Ce sont ces numéros d’acteurs interprétant des rôles sur mesure qui font avant tout le prix de Die englische Heirat : les éruptions de voix caverneuse de la septuagénaire Adele Sandrock (ex interprète et compagne de Schnitzler) en aïeule autoritaire ; Georg Alexander dans un emploi bien rodé de vieil enfant velléitaire ; le jeune Hans Richter en garnement facétieux ; Hilde Hildebrand parfaitement irrésistible en femme fatale au petit pied (elle a droit à un traitement de star : on entend sa voix au générique mais elle n’apparaît qu’aux deux tiers du métrage) ; l’espèce de gaucherie touchante de Renate Müller, séduisant mélange de vivacité et de sérieux, de gravité même.
Le faux flegme électrisant enfin d’un Adolf Wohlbrück souverain, dont le charisme (privé encore de moustache pourtant) éclatait déjà en Prinz Willibald à la nonchalance distinguée dans la réjouissante comédie militaire Der Stolz der dritten Kompagnie (Sauer, 1931) mais ne se révélait pleinement qu’à partir de Walzekrieg (Berger, 1933) et Maskerade (Forst, 1934) et fait ici des étincelles. Suivront les prestations non moins mémorables dans Ich war Jack Mortimer (Froelich), L’étudiant de Prague (Robinson), Michel Strogoff - Der Kurier des Zaren (Eichberg) ou encore Allotria (Forst) avant la brillante carrière anglaise et internationale sous le nom d’Anton Walbrook (entre autres : Gaslight, Colonel Blimp, Les chaussons rouges, La ronde, Lola Montès ).

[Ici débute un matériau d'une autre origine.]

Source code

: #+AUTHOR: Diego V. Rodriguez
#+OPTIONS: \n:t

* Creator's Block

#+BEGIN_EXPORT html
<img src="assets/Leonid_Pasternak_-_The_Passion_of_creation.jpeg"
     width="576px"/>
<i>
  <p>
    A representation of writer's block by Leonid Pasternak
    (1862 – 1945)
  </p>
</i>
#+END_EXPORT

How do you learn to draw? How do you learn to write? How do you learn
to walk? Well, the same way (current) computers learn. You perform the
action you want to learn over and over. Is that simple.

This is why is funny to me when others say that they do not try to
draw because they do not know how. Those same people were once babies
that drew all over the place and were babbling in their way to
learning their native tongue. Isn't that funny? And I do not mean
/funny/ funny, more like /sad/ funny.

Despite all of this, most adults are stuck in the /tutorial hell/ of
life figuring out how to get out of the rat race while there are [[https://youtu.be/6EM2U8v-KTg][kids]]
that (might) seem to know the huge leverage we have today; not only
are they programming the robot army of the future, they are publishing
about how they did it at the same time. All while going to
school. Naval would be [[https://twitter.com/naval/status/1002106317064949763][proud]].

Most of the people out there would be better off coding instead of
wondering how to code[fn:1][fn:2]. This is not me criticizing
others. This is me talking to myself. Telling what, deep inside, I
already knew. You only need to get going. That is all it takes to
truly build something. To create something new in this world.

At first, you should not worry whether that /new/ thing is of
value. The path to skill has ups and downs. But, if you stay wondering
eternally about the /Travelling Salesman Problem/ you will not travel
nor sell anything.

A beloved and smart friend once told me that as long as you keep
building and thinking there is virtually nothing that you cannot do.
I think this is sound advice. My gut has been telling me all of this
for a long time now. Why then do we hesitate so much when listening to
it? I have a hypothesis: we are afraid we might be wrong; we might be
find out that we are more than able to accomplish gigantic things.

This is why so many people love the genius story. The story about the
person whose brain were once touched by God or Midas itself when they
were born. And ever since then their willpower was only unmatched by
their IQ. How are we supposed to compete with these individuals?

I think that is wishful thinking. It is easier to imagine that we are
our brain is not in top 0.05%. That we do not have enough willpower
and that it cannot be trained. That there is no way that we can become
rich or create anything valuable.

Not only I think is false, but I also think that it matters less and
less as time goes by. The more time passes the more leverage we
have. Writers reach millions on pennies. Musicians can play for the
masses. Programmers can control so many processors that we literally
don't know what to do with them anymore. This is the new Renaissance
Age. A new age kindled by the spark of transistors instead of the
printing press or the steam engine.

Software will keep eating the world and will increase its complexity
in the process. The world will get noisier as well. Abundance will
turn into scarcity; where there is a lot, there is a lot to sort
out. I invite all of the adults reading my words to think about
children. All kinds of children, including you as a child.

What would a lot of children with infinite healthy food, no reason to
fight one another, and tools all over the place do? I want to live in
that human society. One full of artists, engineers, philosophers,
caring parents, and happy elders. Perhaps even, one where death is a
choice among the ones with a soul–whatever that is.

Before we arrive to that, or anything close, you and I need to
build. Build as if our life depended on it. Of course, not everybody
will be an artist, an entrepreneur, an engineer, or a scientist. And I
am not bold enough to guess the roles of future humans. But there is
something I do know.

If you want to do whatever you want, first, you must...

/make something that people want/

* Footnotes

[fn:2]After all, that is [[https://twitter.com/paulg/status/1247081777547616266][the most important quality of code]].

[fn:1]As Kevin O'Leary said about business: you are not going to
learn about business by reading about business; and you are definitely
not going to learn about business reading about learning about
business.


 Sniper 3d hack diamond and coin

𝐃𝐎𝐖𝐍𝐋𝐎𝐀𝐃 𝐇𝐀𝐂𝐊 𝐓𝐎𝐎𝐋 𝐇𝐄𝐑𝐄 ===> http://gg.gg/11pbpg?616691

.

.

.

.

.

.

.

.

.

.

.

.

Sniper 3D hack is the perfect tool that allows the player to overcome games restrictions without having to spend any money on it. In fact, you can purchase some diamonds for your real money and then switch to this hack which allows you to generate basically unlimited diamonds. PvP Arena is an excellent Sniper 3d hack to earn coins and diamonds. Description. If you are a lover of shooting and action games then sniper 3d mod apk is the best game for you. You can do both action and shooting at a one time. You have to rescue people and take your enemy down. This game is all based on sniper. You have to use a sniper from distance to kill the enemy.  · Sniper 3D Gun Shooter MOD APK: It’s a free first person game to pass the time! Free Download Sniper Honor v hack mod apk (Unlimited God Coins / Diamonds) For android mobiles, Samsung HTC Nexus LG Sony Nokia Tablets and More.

Bref : Die englische Heirat n’est sans doute pas tout à fait un chef d’oeuvre mais une appréciable petite perle mineure dont l’éclat ne s’est pas terni et où survivent, après l’instauration de la dictature nazie et sous haute surveillance, le pétillement et la joyeuse effronterie qui soufflaient dans tant de films berlinois d’avant 1933.
- Adolf Wohlbrück et Renate Müller dans Die englische Heirat - R. Schünzel 1934
Pas pour longtemps cependant : Wohlbrück, Schünzel, Ludwig von Wohl (l’auteur), les producteurs Arnold Pressburger et Gregor Rabinowitsch, tous d’origine juive et ne travaillant que par autorisation spéciale du président de la Reichsfilmkammer, Fritz Scheuermann, émigreront bientôt et Renate Müller mourra en 1937 dans des circonstances peu claires.
De nombreuses comédies de ce genre continueront pourtant d’occuper une place de choix dans le cinéma sous contrôle d’état produit en masse en Allemagne jusqu’en 1945. Elle témoigneront souvent d’un savoir faire intact mais, débarrassées des aspérités qui font le prix des fleurons du genre, seront le plus souvent bien inoffensives.